Levante de Soweto: um dia para não esquecer

Que o levante estudantil da África do Sul seja inspiração para debatermos e tirarmos ações em relação ao nosso Soweto diário
Mbuyisa Makhubo carregando o corpo do jovem de 13 anos, Hector Pieterson, morto no massacre de Soweto, em 1976. Foto: Sam Nzima

Por Augusto Juncal
Da Página do MST

Quando os estudantes da Africa do Sul começaram seus protestos em 2015, um cartaz dizia “Pensei que tínhamos tido essa conversa em 1976”. A frase se referia ao levante estudantil que ocorreu em Soweto no dia 16 de Junho de 1976. O fato histórico ficou conhecido como o Massacre de Soweto, para o qual estatísticas não oficiais calculam em torno de 700 jovens assassinados e 4.000 feridos, como resultado da brutalidade policial do Apartheid.

Hoje, o dia 16 de Junho é o Dia da Juventude na África do Sul e feriado nacional. E nesse período, o debate sobre as lições a serem aprendidas pelos jovens sul-africanos de hoje, é grande e profundo. Afinal, o que mesmo mudou na vida desses jovens desde 1976 até hoje? A existência do Movimento Estudantil FEES MUST FALL já nos responde isso.

Porém, maior que o próprio massacre, é a história do levante em si mesmo. Mais do que a história de um massacre, Junho de 1976 é a história do protagonismo dos jovens negros sul-africanos e de sua consequente importância nos rumos da luta contra o Apartheid.

Até então o movimento libertador protagonizado pelo ANC (Congresso Nacional Africano) cambaleava. Estava fraco, moribundo. A prisão de Mandela e mais outros 10 líderes, tão grandes quanto Mandela, tinha sido um golpe no desenvolvimento da luta no país.

Nesse período de pouca ação, surge a voz de outro grande líder, Steve Biko, com o Movimento da Consciência Negra. São as ideias de Biko que alimentaram a revolta, mas também a coragem que levou os estudantes de Soweto ao seu levante. Inclusive, a prisão de Biko, que o conduziu à sua morte, foi na ação de sair de seu confinamento para evitar um novo levante e um novo massacre. Biko é preso a caminho dessa reunião.

Importante dizer que não foi um levante improvisado, feito no calor da revolta, houve um processo organizativo anterior ao dia 16. E que a brutalidade do regime não se deu só no dia do levante/massacre, mas que continuou nos dias subsequentes na caça dos jovens que sobreviveram.

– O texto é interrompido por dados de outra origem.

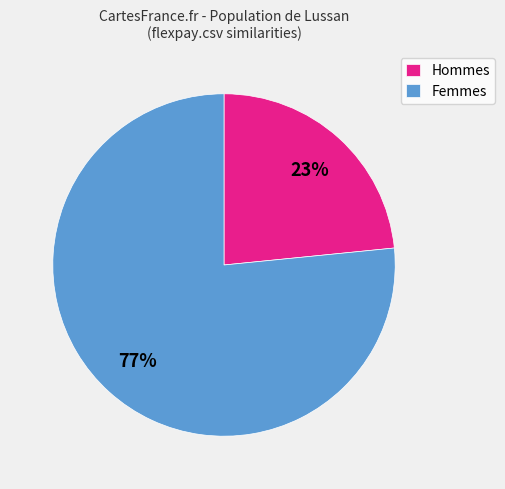

To the nearest percent, what is the average slice percentage?

50%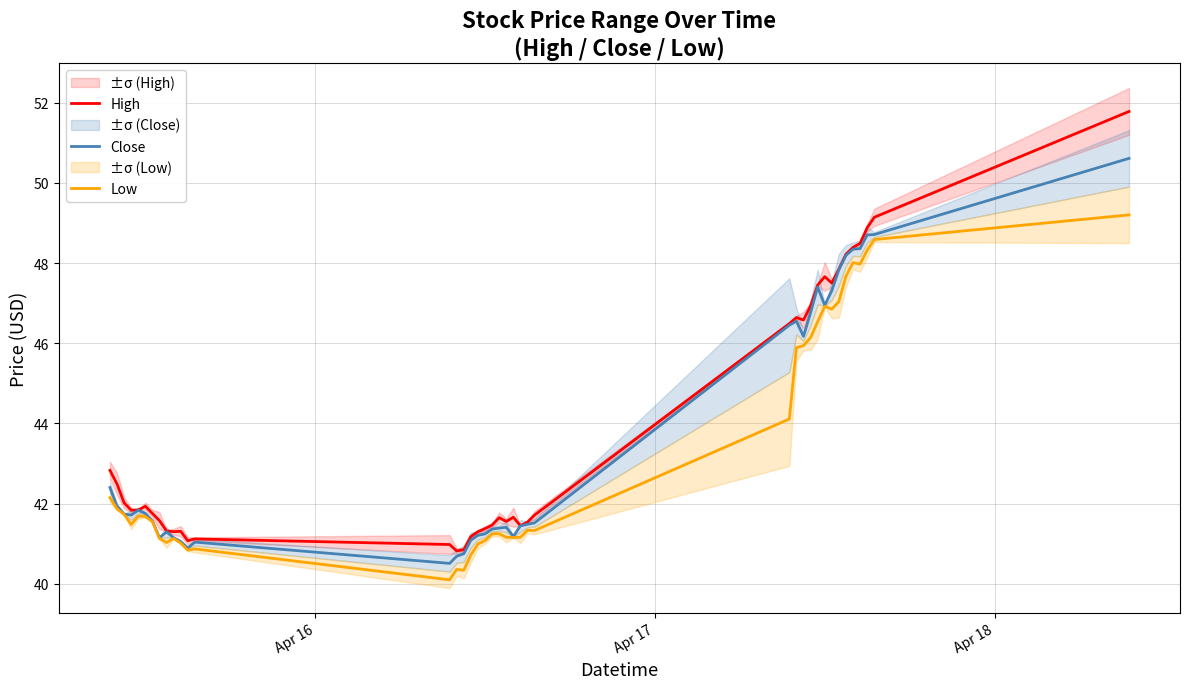

List the series in order of their peak value, lowest first.

Low, Close, High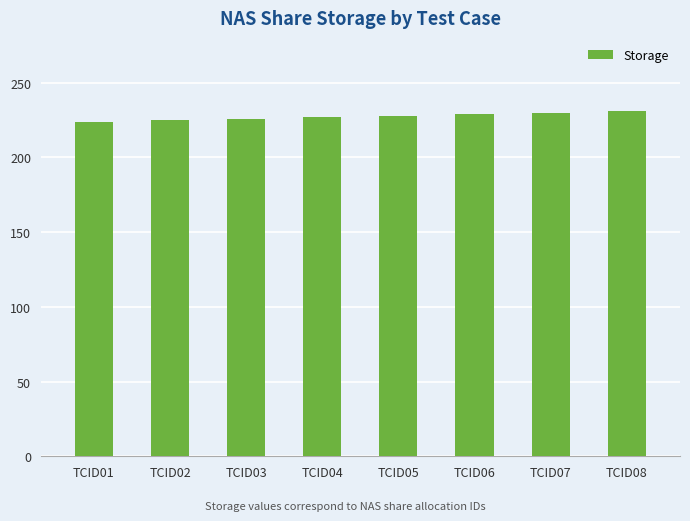

What is the change in value from TCID01 to TCID07?

+6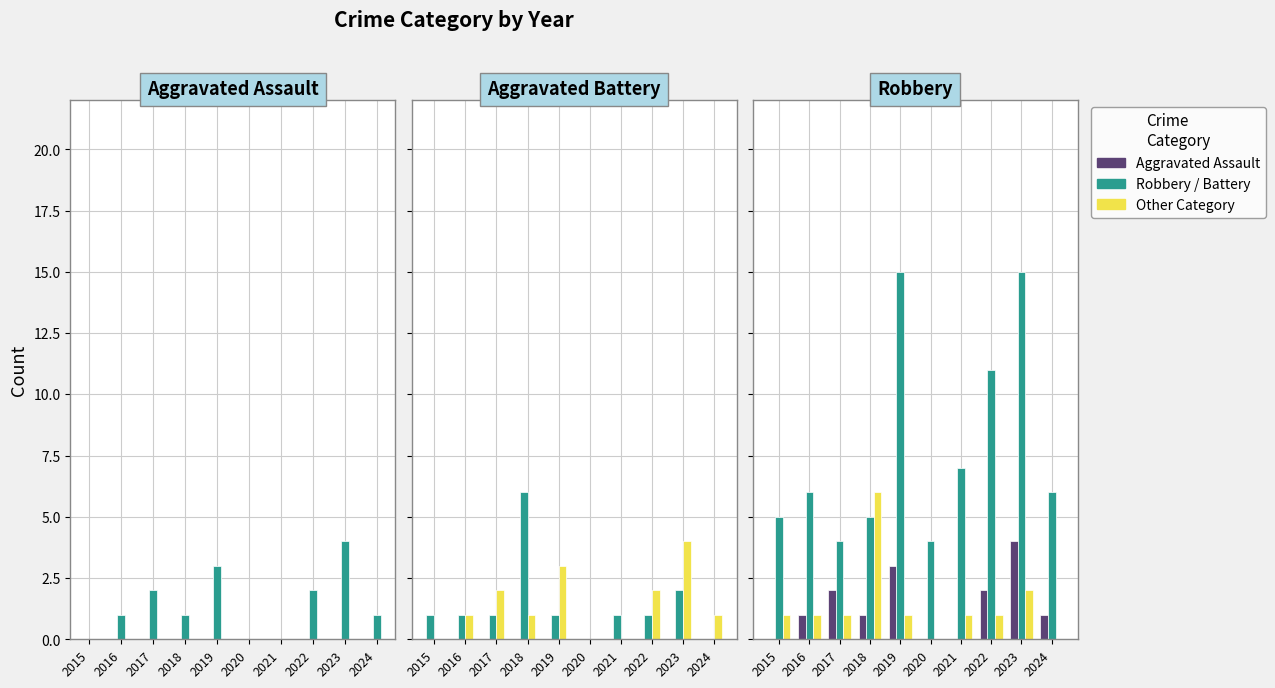

Are the bars grouped side by side (vs. stacked)?

Yes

Um caso icônico é o do jovem Mbuyisa Makhubo que aparece na famosa foto carregando o corpo morto do jovem de 13 anos, Hector Piertersen. Mbuyisa, como muitos outros jovens na época, foi perseguido e ameaçado, sendo obrigado a fugir da África do Sul. Seu último contato com sua mãe, que morreu em 2004, foi através de uma carta em 1978. Ele estava então refugiado na Nigéria. Nada se sabe dele até hoje, embora sua foto percorra o mundo.

O Apartheid como regime de governo caiu. O governo negro do ANC assumiu a África do Sul desde 1994, com a eleição de Nelson Mandela como o primeiro presidente negro. Mas hoje, 26 anos depois, os estudantes negros da África do Sul precisam se questionar: será possível  ter que conversar ainda sobre isso? A luta dos jovens de Soweto continua necessária ainda na África do Sul pós Apartheid, pois as condições concretas da vida da imensa maioria do povo negro mudaram muito pouco. E o racismo e seu apartheid continua dentro das universidades.

Que o 16 de junho da África do Sul seja nossa inspiração para pensarmos, debatermos e tirarmos ações em relação ao nosso Soweto diário, onde nossos jovens negros são massacrados as cada 26 minutos.